Decades later, U.S. President Bill Clinton’s own attempts at encouraging diversity were met with criticisms by several white officers. And President Barack Obama’s diversity efforts were met with lawsuits charging reverse discrimination. Those career State Department officials who did not outright resist used the bureaucracy itself to their advantage by holding so many meetings and writing so many memos that time always ran out for real change. One Black diplomat labeled the exercise as a prime example of the State Department’s remarkable ability to outtalk itself out of making necessary changes.

The bureaucracy—whether for racism, sheer self-preservation, or both—successfully resisted some change but not all of it. During his two years as U.S. ambassador to India in the early 1950s, Chester Bowles pushed State Department leadership to appoint Black diplomats to his post despite the fact that, at the time, Black diplomats were only appointed to five countries dubbed the “[Black] circuit.” In the same era, Edward Dudley, who served as ambassador to Liberia, and George McGhee, an assistant secretary of state, both openly and consistently argued against the assertion that Black diplomats would not be welcomed in other countries. For their efforts in the early 1950s, the State Department accepted more Black officers and appointed them to more countries—although, to be sure, they still faced discrimination at home, abroad, and at their jobs.

Blinken can break from the past 70 years by learning from them. U.S. diplomats are constantly rotating, and diversity is treated often as just one more item on a long agenda. To address this problem, Blinken should work with Congress to establish and fully fund a chief diversity officer. This position should report directly to the secretary and be given a dedicated operational budget and full staff who are centered on action and taking the shortest route through the various processes that spring up. Such a step would minimize the ability of others to block change even when change may threaten perceived perks of the job.
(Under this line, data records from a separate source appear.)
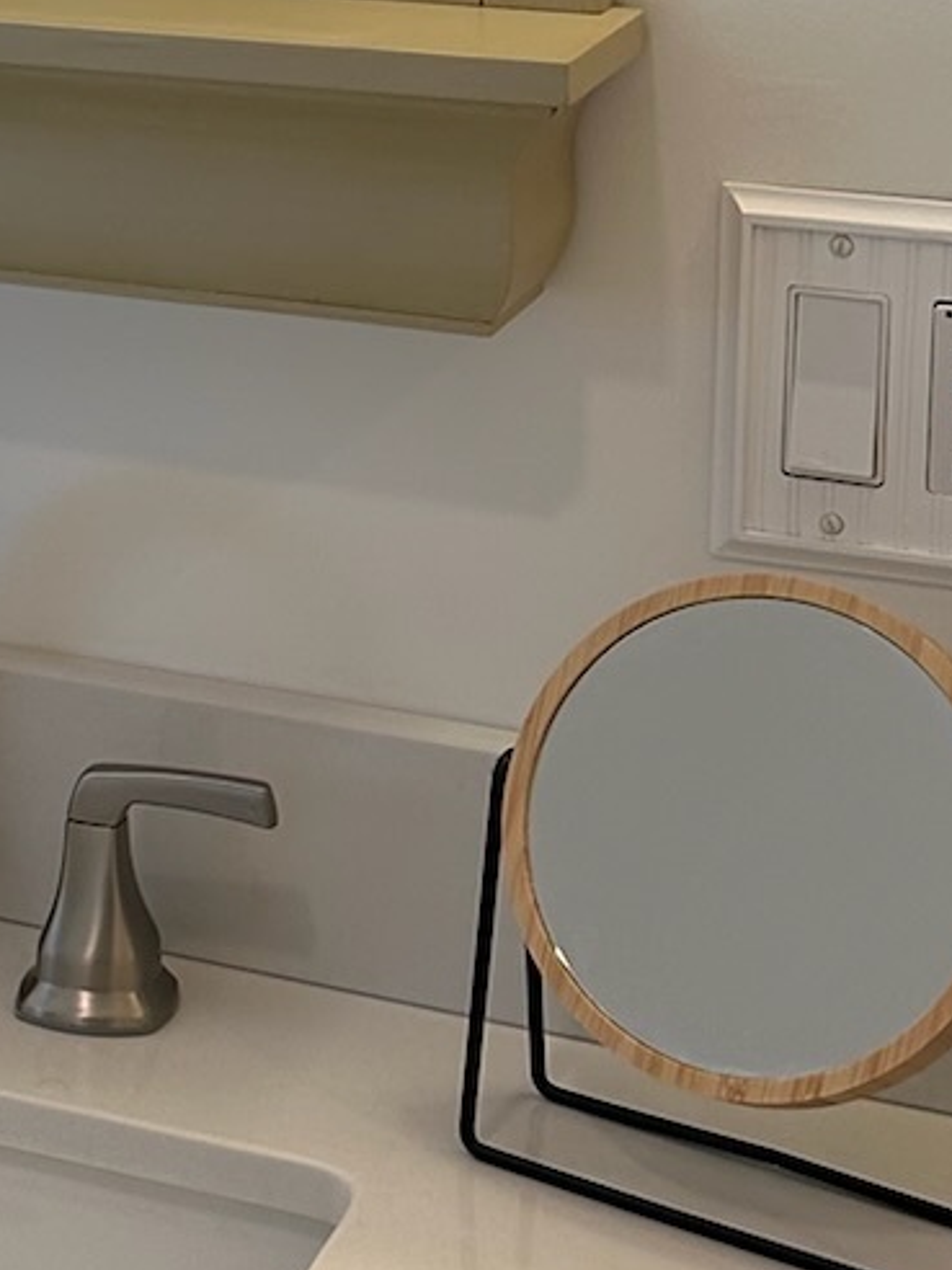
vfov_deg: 19.1
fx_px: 3667
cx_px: -310
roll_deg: -2.3
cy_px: 15
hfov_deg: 14.2
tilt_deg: -8.4
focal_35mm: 100
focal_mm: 6.86
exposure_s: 1/160
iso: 80
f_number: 1.78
Blinken and his team must also prioritize transparency. The department’s bureaucracy, with its ability to hide behind processes, thrives in secrecy. One way to model better behavior among predominantly white officers who either abuse or permit abuse toward Black officers would be for the department to annul all nondisclosure agreements from settlements reached with victims of discrimination, so that victims are permitted to speak to the public about what they witnessed. The State Department should also consider publishing all 70 years’ worth of assessments—internal and external—on diversity and discrimination in a publicly accessible location. Such transparency would make it harder for the bureaucracy to avoid change.

In 1948, Charles S. Johnson, a professor at historically Black Fisk University, said “race, in short, is more than a domestic issue. It has become the scale on which democracy is being weighed.” That should be a measure of the State Department as well. Racial equality cannot be viewed as a threat to jobs, nor can it be viewed as an ancillary issue to be handled via task force or committee. It is very much a part of the fabric of the United States’ foreign policy and who it is as a nation. What past failures and successes show is that only those within State—not Congress, the president, nor outside groups—will save the State Department. But they need to decide to do it.